Terkait hal tersebut, masyarakat diminta untuk tidak mudah tergiur ketika seseorang mengarahkan menuju link tertentu tanpa mengecek lebih dahulu kesahihannya. Selain itu, nasabah tidak sembarangan memberikan akses rahasia berupa pin, kata sandi dan lainnya. Dengan demikian, bank patut lebih aktif mengedukasi nasabahnya terkait literasi digital.

"Otoritas telah menerbitkan dua peraturan di sektor perbankan, yakni POJK Nomor 12 Tahun 2021 tentang Bank Umum Baru dan POJK Nomor 13 Tahun 2021 tentang Penyelenggaraan Produk Bank Umum. POJK Nomor 12 Tahun 2021 memuat definisi bank digital, yakni bank berbadan hukum di Indonesia yang menyediakan layanan keuangan secara digitalisasi,” kata Anung. 

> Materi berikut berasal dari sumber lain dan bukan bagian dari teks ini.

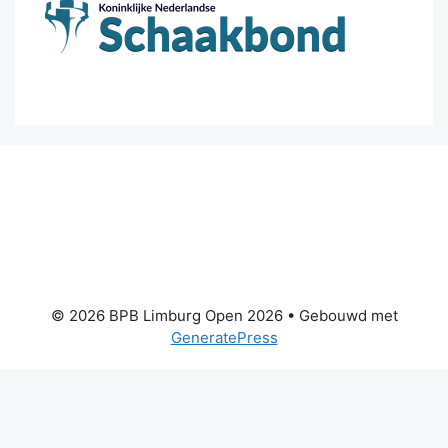
© 2026 BPB Limburg Open 2026
• Gebouwd met
GeneratePress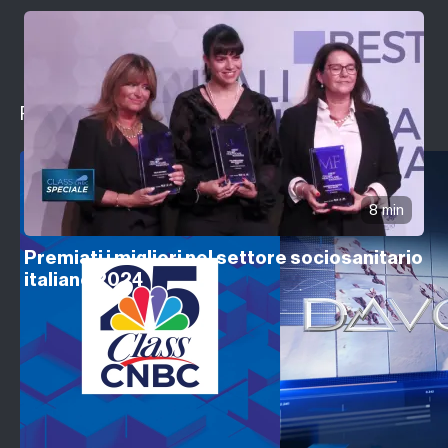
Programmi in evidenza
8 min
Premiati i migliori nel settore sociosanitario
italiano 2024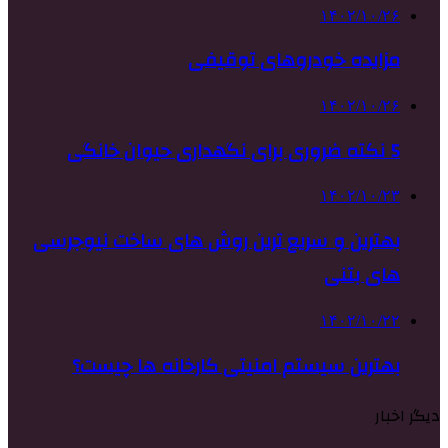
۱۴۰۲/۱۰/۲۶
مزایده خودروهای توقیفی
۱۴۰۲/۱۰/۲۶
5 نکته ضروری برای نگهداری حیوان خانگی
۱۴۰۲/۱۰/۲۳
بهترین و سریع ترین روش های ساخت نیوجرسی
های بتنی
۱۴۰۲/۱۰/۲۲
بهترین سیستم امنیتی کارخانه ها چیست؟
دیگر اخبار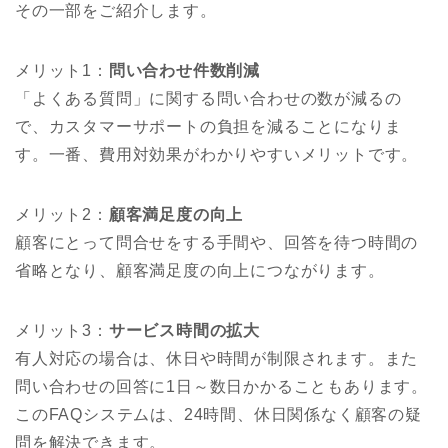
その一部をご紹介します。
メリット1：
問い合わせ件数削減
「よくある質問」に関する問い合わせの数が減るの
で、カスタマーサポートの負担を減ることになりま
す。一番、費用対効果がわかりやすいメリットです。
メリット2：
顧客満足度の向上
顧客にとって問合せをする手間や、回答を待つ時間の
省略となり、顧客満足度の向上につながります。
メリット3：
サービス時間の拡大
有人対応の場合は、休日や時間が制限されます。また
問い合わせの回答に1日～数日かかることもあります。
このFAQシステムは、24時間、休日関係なく顧客の疑
問を解決できます。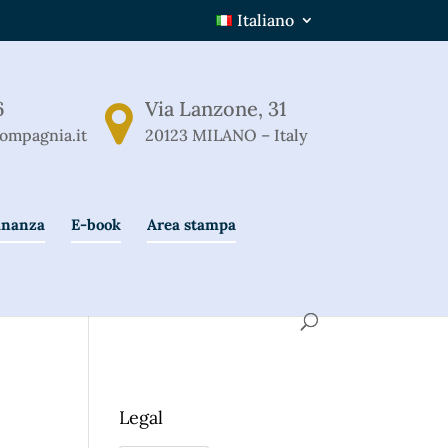
Italiano
6
Via Lanzone, 31
ompagnia.it
20123 MILANO – Italy
Finanza
E-book
Area stampa
Legal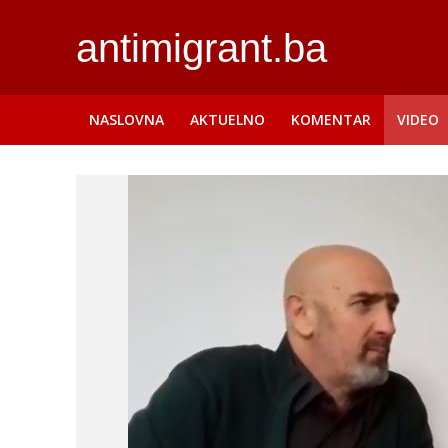
antimigrant.ba
NASLOVNA
AKTUELNO
KOMENTAR
VIDEO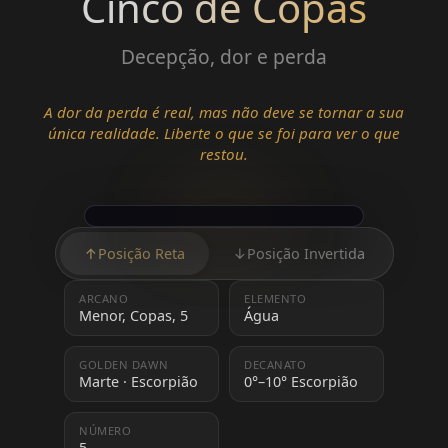
Cinco de Copas
Decepção, dor e perda
A dor da perda é real, mas não deve se tornar a sua
única realidade. Liberte o que se foi para ver o que
restou.
↑
Posição Reta
↓
Posição Invertida
ARCANO
ELEMENTO
Menor, Copas, 5
Água
GOLDEN DAWN
DECANATO
Marte · Escorpião
0°–10° Escorpião
NÚMERO
5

Lebih lanjut dia menjelaskan, bank digital meliputi bank yang memiliki cangkang bank konvensional, kemudian melakukan layanan ke ranah digital. Namun ada juga bank dengan bentuk baru yang sepenuhnya digital atau tidak memiliki kantor fisik. Namun, pada hakikatnya OJK sampai saat ini belum menerima permohonan dari pelaku usaha yang ingin mendirikan bank digital tanpa kantor fisik.

Menurut Anung, kedua peraturan itu belum memuat secara rinci tentang keamanan sebuah layanan bank digital. Namun, kata dia, OJK sedang menyiapkan peraturan baru yang lebih ketat memuat pengawasan, sehingga diharapkan dapat mempersempit ruang gerak pelaku kejahatan siber.

“Kami memang belum punya basis hukum terkait perlindungan data nasabah. Tapi kami sudah menaruh pilar-pilar untuk itu, karena perlindungan konsumen jadi perhatian di OJK,” ujarnya.